→ Task goal: Tally the lines below containing "tools" and report only the total.

→ Data provided:
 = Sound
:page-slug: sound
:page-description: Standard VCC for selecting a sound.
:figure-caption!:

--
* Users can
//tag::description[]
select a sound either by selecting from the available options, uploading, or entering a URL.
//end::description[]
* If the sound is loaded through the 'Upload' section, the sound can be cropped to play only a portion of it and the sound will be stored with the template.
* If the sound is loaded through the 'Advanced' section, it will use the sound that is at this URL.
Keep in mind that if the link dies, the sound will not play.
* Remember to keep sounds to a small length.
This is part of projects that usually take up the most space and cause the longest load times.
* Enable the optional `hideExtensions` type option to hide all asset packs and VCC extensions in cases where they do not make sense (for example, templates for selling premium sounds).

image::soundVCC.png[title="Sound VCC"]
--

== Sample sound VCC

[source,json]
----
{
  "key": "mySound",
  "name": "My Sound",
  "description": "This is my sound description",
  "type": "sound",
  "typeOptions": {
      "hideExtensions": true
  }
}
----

...

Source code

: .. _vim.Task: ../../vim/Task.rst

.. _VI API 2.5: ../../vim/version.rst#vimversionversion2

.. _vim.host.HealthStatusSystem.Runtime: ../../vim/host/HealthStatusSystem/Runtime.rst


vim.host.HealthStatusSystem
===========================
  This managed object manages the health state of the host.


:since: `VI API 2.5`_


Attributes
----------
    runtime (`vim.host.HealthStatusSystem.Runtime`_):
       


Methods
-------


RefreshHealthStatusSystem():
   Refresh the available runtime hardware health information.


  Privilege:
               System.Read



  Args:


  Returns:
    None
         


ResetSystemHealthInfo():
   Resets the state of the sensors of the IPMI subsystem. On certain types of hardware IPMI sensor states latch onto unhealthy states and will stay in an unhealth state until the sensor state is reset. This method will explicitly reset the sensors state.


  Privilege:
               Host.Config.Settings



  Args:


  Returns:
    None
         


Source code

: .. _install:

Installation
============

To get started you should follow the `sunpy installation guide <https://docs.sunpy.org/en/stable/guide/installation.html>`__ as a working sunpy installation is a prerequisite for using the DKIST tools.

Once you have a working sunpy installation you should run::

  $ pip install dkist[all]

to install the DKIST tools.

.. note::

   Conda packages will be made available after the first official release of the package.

→ Exercise result: 2